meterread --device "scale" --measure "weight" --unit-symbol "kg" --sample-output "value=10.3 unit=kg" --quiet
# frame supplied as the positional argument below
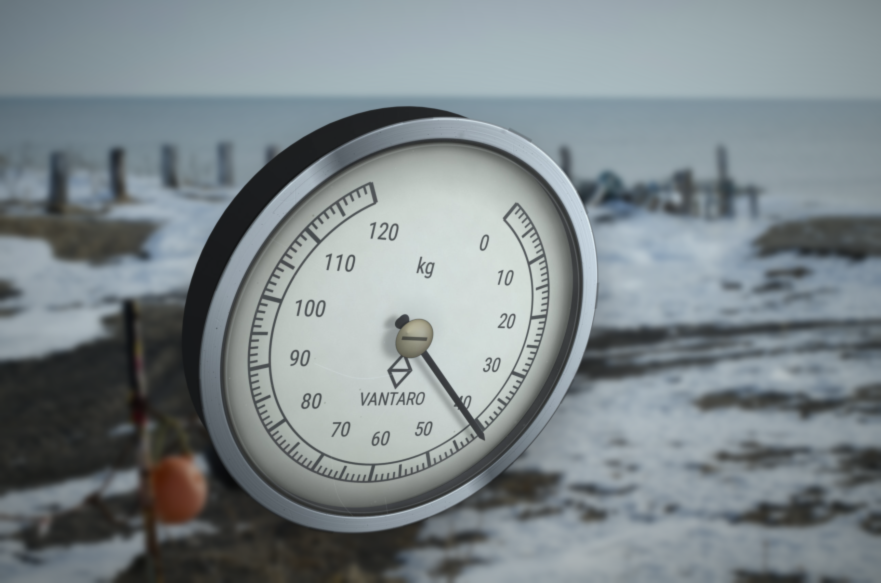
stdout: value=41 unit=kg
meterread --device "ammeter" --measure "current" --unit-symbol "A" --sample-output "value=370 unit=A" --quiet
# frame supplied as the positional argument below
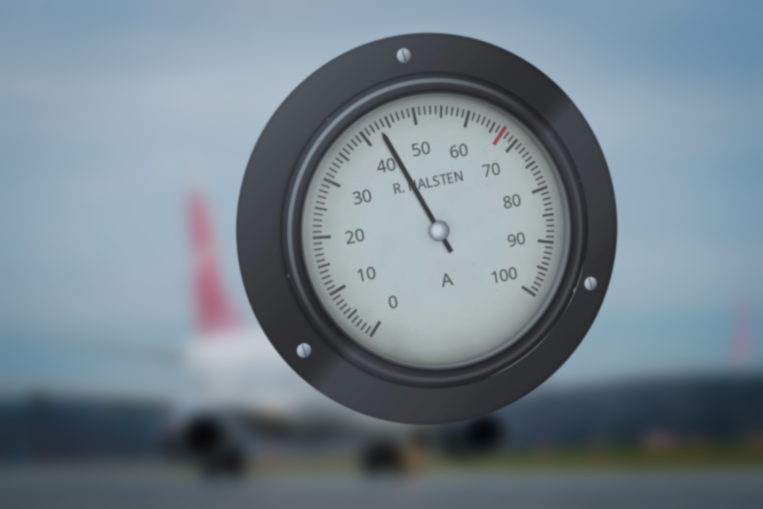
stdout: value=43 unit=A
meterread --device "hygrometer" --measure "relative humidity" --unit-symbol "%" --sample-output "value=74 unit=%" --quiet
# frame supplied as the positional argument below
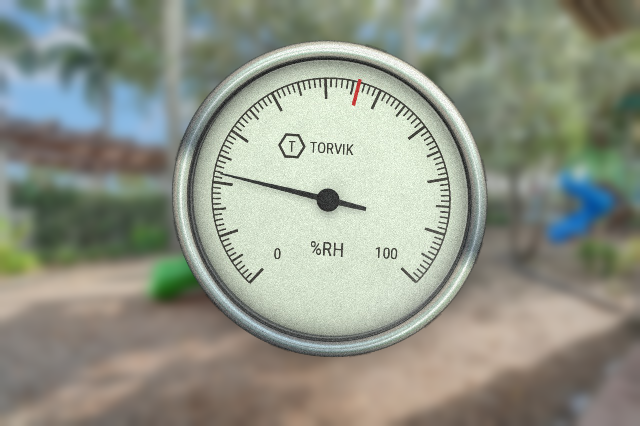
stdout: value=22 unit=%
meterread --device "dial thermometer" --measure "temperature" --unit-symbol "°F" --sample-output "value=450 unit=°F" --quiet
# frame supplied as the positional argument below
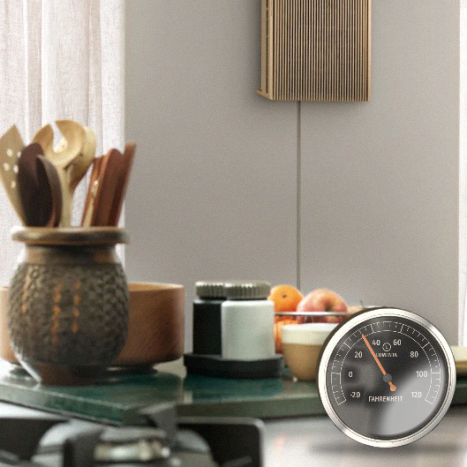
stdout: value=32 unit=°F
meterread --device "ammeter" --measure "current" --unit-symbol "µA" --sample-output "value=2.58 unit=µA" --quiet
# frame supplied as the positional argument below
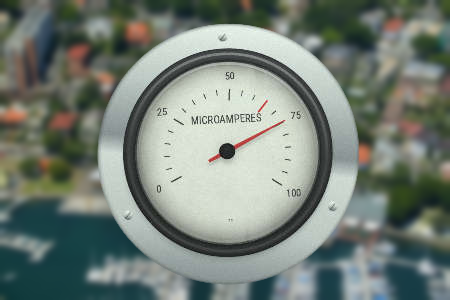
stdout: value=75 unit=µA
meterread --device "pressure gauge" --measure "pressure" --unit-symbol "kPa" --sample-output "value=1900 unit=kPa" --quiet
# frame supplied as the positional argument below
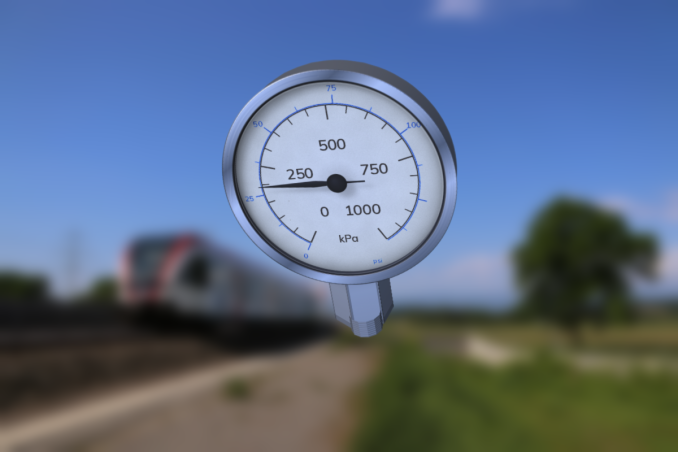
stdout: value=200 unit=kPa
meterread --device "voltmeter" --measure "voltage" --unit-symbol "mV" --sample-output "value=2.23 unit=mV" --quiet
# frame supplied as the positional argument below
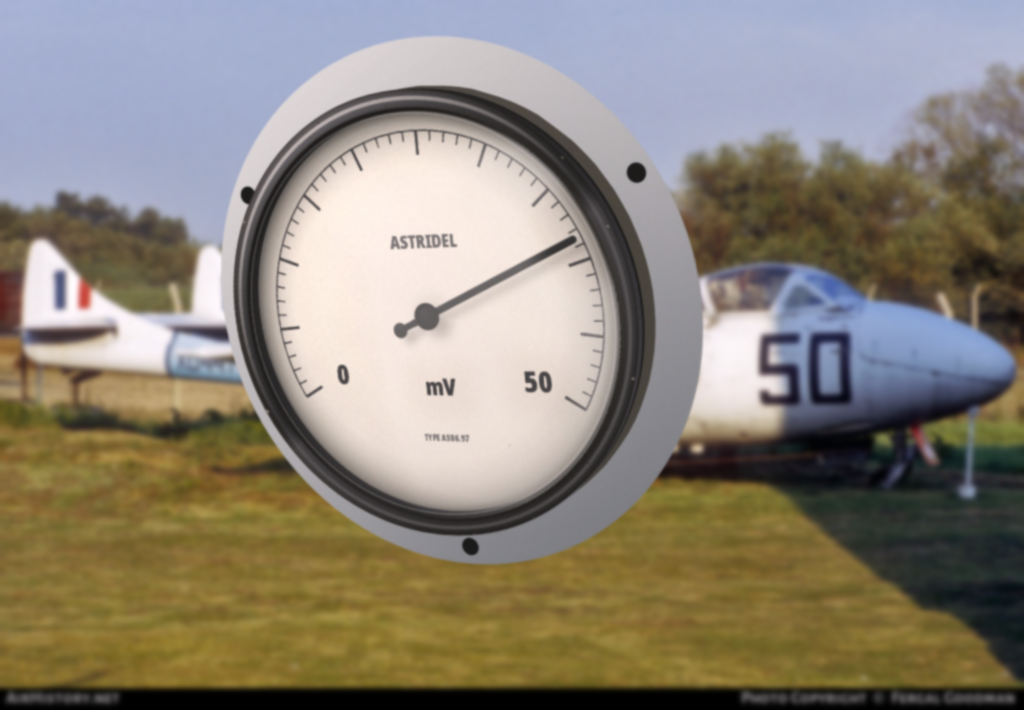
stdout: value=38.5 unit=mV
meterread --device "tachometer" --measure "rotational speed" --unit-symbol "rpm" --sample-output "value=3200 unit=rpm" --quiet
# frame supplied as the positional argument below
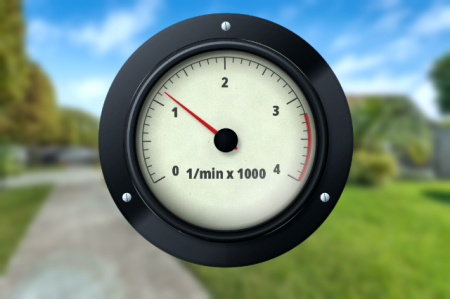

===

REQUEST -
Rewrite all of the rows above as a numbered list, dropping any blank lines. Leave the pictures out of your answer.

TASK RESPONSE -
1. meterread --device "scale" --measure "weight" --unit-symbol "kg" --sample-output "value=10.3 unit=kg" --quiet
2. # frame supplied as the positional argument below
3. stdout: value=41 unit=kg
4. meterread --device "ammeter" --measure "current" --unit-symbol "A" --sample-output "value=370 unit=A" --quiet
5. # frame supplied as the positional argument below
6. stdout: value=43 unit=A
7. meterread --device "hygrometer" --measure "relative humidity" --unit-symbol "%" --sample-output "value=74 unit=%" --quiet
8. # frame supplied as the positional argument below
9. stdout: value=22 unit=%
10. meterread --device "dial thermometer" --measure "temperature" --unit-symbol "°F" --sample-output "value=450 unit=°F" --quiet
11. # frame supplied as the positional argument below
12. stdout: value=32 unit=°F
13. meterread --device "ammeter" --measure "current" --unit-symbol "µA" --sample-output "value=2.58 unit=µA" --quiet
14. # frame supplied as the positional argument below
15. stdout: value=75 unit=µA
16. meterread --device "pressure gauge" --measure "pressure" --unit-symbol "kPa" --sample-output "value=1900 unit=kPa" --quiet
17. # frame supplied as the positional argument below
18. stdout: value=200 unit=kPa
19. meterread --device "voltmeter" --measure "voltage" --unit-symbol "mV" --sample-output "value=2.23 unit=mV" --quiet
20. # frame supplied as the positional argument below
21. stdout: value=38.5 unit=mV
22. meterread --device "tachometer" --measure "rotational speed" --unit-symbol "rpm" --sample-output "value=3200 unit=rpm" --quiet
23. # frame supplied as the positional argument below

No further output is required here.